Fireworks, pyramid
The head of state TV here in Moscow knows what will make the greatest live television coup Russia has ever seen. He believes I can pull it off. And he believes his studios owe it to the nation.
If your sub-conscious image of Moscow is a hangover from the Cold War, in shades of black and white, you should have been on the streets for the capital’s 861st birthday party. Mayor Yuri Luzhkov presided over 5,000 events — theatre, dance, music and parades, culminating in a concert in front of the Kremlin and a firework display which packed more explosive power into 11 minutes than I have ever seen in my life. The sky was brighter than midday.
My interpreter told me there were 12,500 police patrolling the street festivities — I hope they had as much fun as the rest of us, because there was never any sign of trouble. Drink was flowing: Russians are famous for their love of vodka, but they also have a taste for whisky, as we discovered in one cafe which displayed a rack of priceless malts, all labelled by year. The distillers had bottled the entire Soviet era, going right back to the Twenties.
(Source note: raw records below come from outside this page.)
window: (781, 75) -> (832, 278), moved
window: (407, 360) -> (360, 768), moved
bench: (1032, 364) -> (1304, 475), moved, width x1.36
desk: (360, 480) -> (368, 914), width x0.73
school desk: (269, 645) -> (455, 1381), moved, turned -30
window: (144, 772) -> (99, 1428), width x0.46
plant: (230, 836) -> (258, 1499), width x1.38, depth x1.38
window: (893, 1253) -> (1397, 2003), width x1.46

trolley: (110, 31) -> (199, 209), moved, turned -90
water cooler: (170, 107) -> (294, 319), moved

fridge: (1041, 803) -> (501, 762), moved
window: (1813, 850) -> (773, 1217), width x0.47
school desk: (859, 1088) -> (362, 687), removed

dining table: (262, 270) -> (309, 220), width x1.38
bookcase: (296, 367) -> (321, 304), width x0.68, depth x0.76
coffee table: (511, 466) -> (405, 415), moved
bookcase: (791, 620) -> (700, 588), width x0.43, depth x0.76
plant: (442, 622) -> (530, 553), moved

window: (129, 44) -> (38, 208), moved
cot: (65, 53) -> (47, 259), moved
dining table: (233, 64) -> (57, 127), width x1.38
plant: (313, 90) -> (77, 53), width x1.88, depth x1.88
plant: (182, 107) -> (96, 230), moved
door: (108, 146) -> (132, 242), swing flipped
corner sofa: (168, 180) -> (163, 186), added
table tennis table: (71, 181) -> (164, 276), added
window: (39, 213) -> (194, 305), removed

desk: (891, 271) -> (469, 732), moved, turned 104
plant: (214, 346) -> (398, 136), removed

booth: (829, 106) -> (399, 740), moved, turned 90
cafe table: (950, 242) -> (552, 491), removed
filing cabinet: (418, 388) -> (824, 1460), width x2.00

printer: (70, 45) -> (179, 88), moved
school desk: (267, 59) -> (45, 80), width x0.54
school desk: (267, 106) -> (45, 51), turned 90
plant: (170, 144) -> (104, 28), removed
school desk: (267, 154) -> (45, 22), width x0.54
We stick to capuccino, and our favourite is at the Cafe Pushkin, Moscow’s equivalent of The Ivy in London. It’s just off Tverskaya Stret, the main shopping boulevard, so we often find ourselves there. We ride the 19th century elevator from the ground floor, which is more like a medical museum display — its shelves and tables are laden with apothecary’s utensils, jars and books from the Tsarist era.
On the next floor, where we dine, is the library, with its high bookcases, telescopes, globes and high windows. On the level above, a balony runs round the library, and on the roof of the building there’s a terrace. I’m addicted to the desserts at the Pushkin, which are created by Monsieur Emmanuel Ryon.
If that sounds an expensive place to eat… it is! We were prepared for the bill, though, because it doesn’t take Westerners very long to discover that capitalist Moscow is one of the most expensive cities on Earth. An ordinary cup of coffee is over £5, and an indignant American friend says he’d have to pay £40 for a burger!
I’m told that the only place where money vanishes faster is Luanda in Angola. There, most people don’t bother with credit cards: they just pay in diamonds.
I need a sack ful of diamonds to keep up here. An elegant apartment in downtown Moscow would set me back more than 20 grand a month — and that’s sterling, not roubles. Even a ticket for the Bolshoi ballet is over £200.
That hasn’t stopped us from visiting the ballet, or the state circus, which both have their own purpose-built homes. Russians take circus very seriously: I was expecting a Big Top tent, but we watched the show from velvet seats in a theatre that was more like an opera house.
The trapeze artistes thrilled me, high above the stage with no wires or safety net — the spectacle of the performing lions left me sad, though. They are magnificent animals and I’m sure they would not perform if they were unhappy, but the king of beasts should not be made to do tricks. Leave that to the clowns.
In search of Communist history, we toured the Vserossiyskiy Vystavochniy Tsentr, which means All-Russia Exhibition Centre. All the images of Soviet propaganda were on display, much larger than life — colossal peasants hewn from granite towered over the arched entrance, brandishing bundles of wheat.
Behind them, a rocket sculpture trailed a 100ft cloud of smoke, also carved in stone. That impressed me, but what really captured my imagination was the Vostok spacecraft, identical to the one which blasted Yuri Gagarin into orbit. He was the first man in space, back in 1961… I was 14 years old, and how I wished another Uri could make that trip.
There’s an incredible energy pulsing through Moscow, and it’s not just the party fever. My dowsing instincts confirm to me that the city is built on a criss-crossing network of ley lines, the invisible channels that many believe are conduits for the planet’s natural energies.
We travelled about 25 miles out of the capital to visit one of the powerpoints for this flow, a slender pyramid built from wood and natural fibre. It’s a Russian landmark, the equivalent of the Angel of the North, and Muscovites believe it helps to direct a torrent of energy into their town.
Athletes visit daily to charge their psychic batteries, and because this is the country which invented aura photography it is even possible to get a snapshot of your energy levels.
I had my aura photographed back in the Seventies, while I was bending a spoon, and I was fascinated to see the apparatus picked up a tendril of lightning, arcing from my finger to the metal.
This time, my aura showed up completely white, surrounding me like a protective egg. That’s the colour of maximum energy — photographic proof that I’m still ready to party!
Chelsea’s Russian owner Roman Abramovitch spends hundreds of millions on his players, but I was fascinated to learn he also has lavished money on the most prominent synagogue in Moscow. The city’s Chief Rabbi, Berel Lazar, is rabbi of this synagogue, in the Maryina Roshcha district, and he told me their charity turnover would shame many multinational companies — he has helped to distribute something like £130 million to the needy.
We chatted in English, and Rabbi Lazar’s accent sounded more Manhattan than Moscow. He was born in Milan, Italy, but I wasn’t surprised to hear he studied in New Jersey and was ordained in New York.